Overview
A production-ready ML pipeline for detecting SIMBox fraud in telecom networks by analyzing Call Detail Records (CDR). The system uses SQL-based feature engineering and multiple ML models to identify fraudulent SIM activity with high accuracy.
Current Performance: 90.41% AUC, 83.59% F1 Score (XGBoost with v11 features)
Key Features
- 63 engineered features across 7 categories (call volume, patterns, temporal, geographic, network/device, SMS, SIM age)
- SQL-first architecture for fast feature extraction using DuckDB
- 4 ML models with optimized hyperparameters (XGBoost, LightGBM, Random Forest, Logistic Regression)
- Experiment tracking with DuckDB-based versioning
- Simple API for quick training, comparison, and deployment
Technical Stack
- Database: DuckDB (columnar, fast analytics)

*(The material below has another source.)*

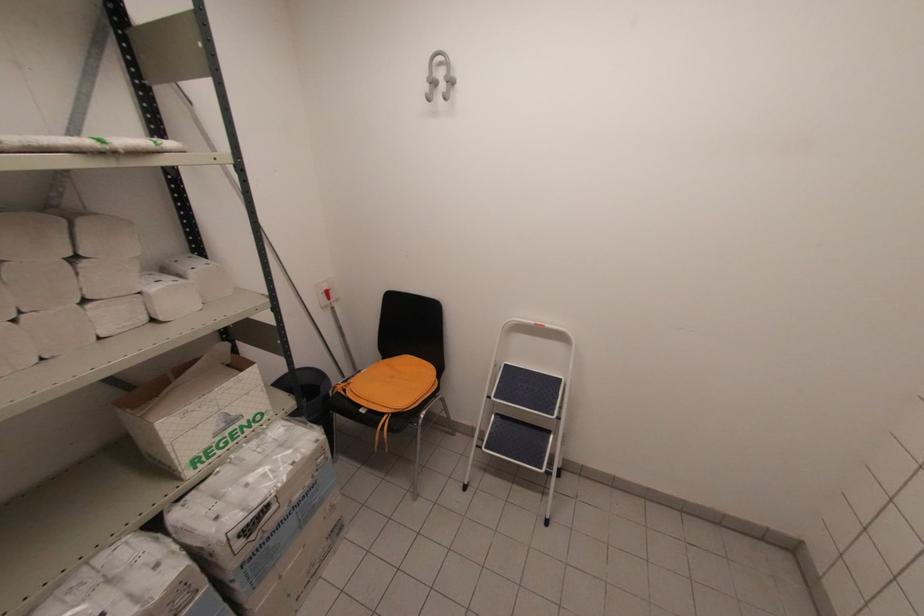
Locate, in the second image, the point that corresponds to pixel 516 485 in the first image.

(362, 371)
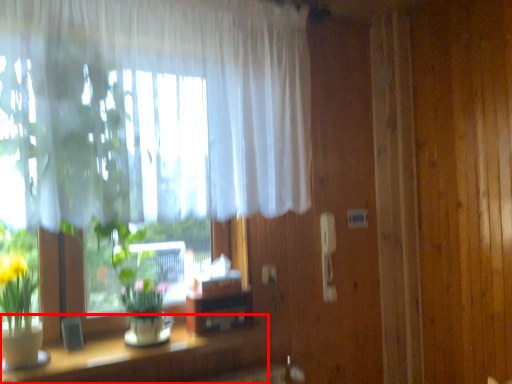
Question: From the image's perspective, considering the relative positions of table (annotated by the red box) and curtain in the image provided, where is table (annotated by the red box) located with respect to the staircase?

- Feature Engineering: Pure SQL for performance and flexibility
- ML Models: XGBoost, LightGBM, Random Forest, Logistic Regression
- Data Processing: Pandas, NumPy, Scikit-learn
- Orchestration: Python with minimal boilerplate
- Package Management: UV for fast dependency management
Results
Version | Features | F1 Score | AUC | Best Model |
---|---|---|---|---|
v11 | 63 | 83.59% | 90.41% | XGBoost |
v10 | 62 | 81.16% | 88.52% | XGBoost |
v8 | 58 | 80.79% | 88.41% | XGBoost |
Model Comparison (v11)
- XGBoost: 90.41% AUC, 83.59% F1 (best overall)
- LightGBM: 90.38% AUC, 83.34% F1 (faster training)
- Random Forest: 89.20% AUC, 81.50% F1 (solid baseline)
- Logistic Regression: 85.50% AUC, 76.80% F1 (linear baseline)
Architecture Highlights
Philosophy: Simple is better than complex. Focus on fast experimentation rather than over-engineering.
- SQL-based Features: All 63 features extracted via SQL for speed and maintainability
- DuckDB Analytics: Columnar database optimized for analytical queries
- Modular Pipeline: Easy to modify features, compare models, and track experiments
- One-line Training:
quick_train("xgboost")
for rapid prototyping - Model Comparison: Compare all 4 models with
quick_compare()
Implementation
The pipeline processes telecom CDR data through:
- Data Ingestion: Raw CDR data loaded into DuckDB
- Feature Engineering: SQL queries generate 63 features per SIM
- Model Training: Automated hyperparameter tuning with cross-validation
- Evaluation: Comprehensive metrics (AUC, F1, Precision, Recall, Confusion Matrix)
- Experiment Tracking: All results versioned in DuckDB
Designed for ML researchers and data scientists who need to iterate quickly on features and models without unnecessary complexity.